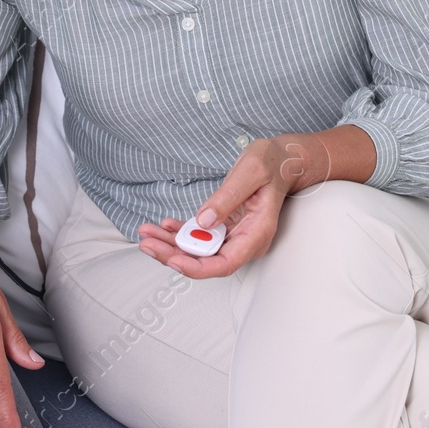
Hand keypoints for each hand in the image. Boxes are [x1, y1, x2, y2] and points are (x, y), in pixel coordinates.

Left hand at [135, 134, 321, 278]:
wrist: (280, 160)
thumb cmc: (272, 164)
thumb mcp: (251, 172)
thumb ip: (227, 197)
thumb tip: (203, 220)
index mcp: (256, 233)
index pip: (225, 263)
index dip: (197, 267)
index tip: (173, 260)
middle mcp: (245, 240)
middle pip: (206, 260)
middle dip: (173, 254)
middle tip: (147, 243)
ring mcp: (234, 236)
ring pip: (198, 250)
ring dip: (171, 244)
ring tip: (147, 233)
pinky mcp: (225, 227)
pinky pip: (199, 237)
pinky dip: (179, 233)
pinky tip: (164, 225)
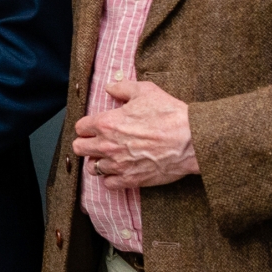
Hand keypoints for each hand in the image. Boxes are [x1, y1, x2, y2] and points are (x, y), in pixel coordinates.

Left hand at [73, 80, 197, 189]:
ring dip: (98, 162)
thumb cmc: (170, 114)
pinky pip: (109, 184)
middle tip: (97, 142)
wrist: (193, 140)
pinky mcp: (131, 180)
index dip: (86, 126)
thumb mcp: (146, 91)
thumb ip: (122, 88)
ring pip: (92, 168)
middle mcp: (108, 145)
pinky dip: (111, 178)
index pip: (80, 128)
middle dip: (86, 144)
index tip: (94, 127)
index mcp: (107, 123)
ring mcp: (118, 165)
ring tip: (109, 157)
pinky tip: (119, 171)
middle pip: (79, 148)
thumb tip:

::::::::::

◆ **Exercise prompt**:
Where the word "pinky" shows up in a line of the entries above, copy that line.

◆ **Problem solution**:
pinky mcp: (225, 227)
pinky pip: (199, 237)
pinky dip: (179, 233)
pinky tip: (164, 225)
pinky pip: (109, 184)
pinky mcp: (131, 180)
pinky dip: (111, 178)
pinky tip: (119, 171)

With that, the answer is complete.